Why, and where, we plant our trees.

Many of you may be aware that since the beginning of 2021, every time we get a new subscriber to our newsletter, a purchase through our shop, or five hours of activity logged to our Strava club leader board, we have planted a tree, in partnership with Eden Projects.

We are committed to our tree planting initiative, as a means to reforest degraded areas, as well as creating biodiversity and offsetting carbon in time as the trees mature. Currently our tree planting takes place in Madagascar, a nation with over 200,000 species of plants and animals that don’t exist anywhere else in the world. Sadly, more than 90% of Madagascar’s original forests have been destroyed, for slash-and-burn agriculture, pasture, firewood, or construction materials. The deforestation has displaced entire animal species and taken away the community’s ability to live off the land.

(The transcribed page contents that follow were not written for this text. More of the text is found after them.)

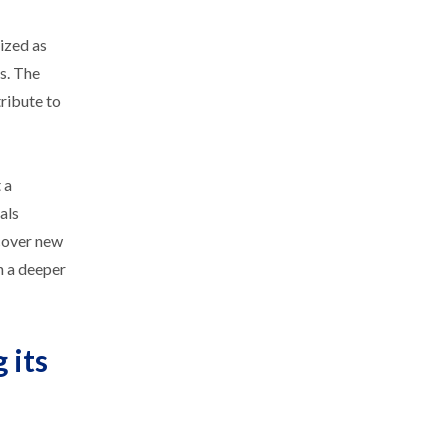
ized as
ds. The
ribute to
 a
als
ncover new
n a deeper
 its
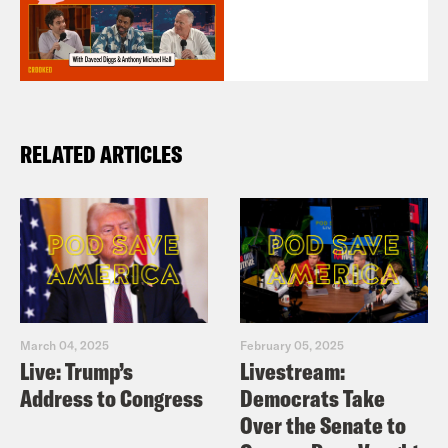
RELATED ARTICLES
March 04, 2025
February 05, 2025
Live: Trump’s
Livestream:
Address to Congress
Democrats Take
Over the Senate to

Eden Projects launched its Madagascar project sites in 2007 by restoring mangrove estuaries in the northwest part of the country. Mangrove forests make up one of the most productive and biologically diverse ecosystems on the planet with the trees dense roots serving as an anchor for the soil and coastline, preventing erosion and creating a barrier against harsh weather. Mangroves grow in a variety of depths of salt water and can absorb up to four times more carbon dioxide by area than upland terrestrial forests. Aside from the environmental benefit these tree planting schemes provide a consistent income to local communities, often in some of the most poverty-stricken areas.

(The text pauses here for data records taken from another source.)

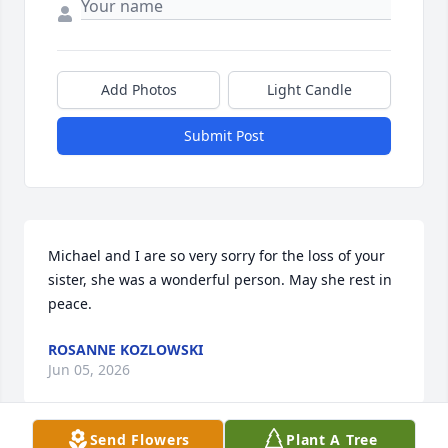
Add Photos
Light Candle
Submit Post
Michael and I are so very sorry for the loss of your 
sister, she was a wonderful person. May she rest in 
peace.
ROSANNE KOZLOWSKI
Jun 05, 2026
Send Flowers
Plant A Tree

But tree planting isn’t always a good idea. For example, planting trees in peatland, which are a huge natural terrestrial carbon store in the UK, alongside being a significant nature hotspot and a natural form of flood protection, can actually have a detrimental impact on our environment. When planting trees on peatland, ploughing and creating drainage ditches causes the peat to dry out, releasing its stored carbon into the atmosphere, and therefore releasing these stores of carbon and destroying a precious ecosystem.

So far we’ve already exceeded our target of planting 10,000 trees this year, and are expecting to hit over 14,000 by end of the year. As for where we go in future, we’re already looking at increasing our targets, and planning how we make our planting scheme even more impactful both in the rainforests of Madagascar, but also closer to home.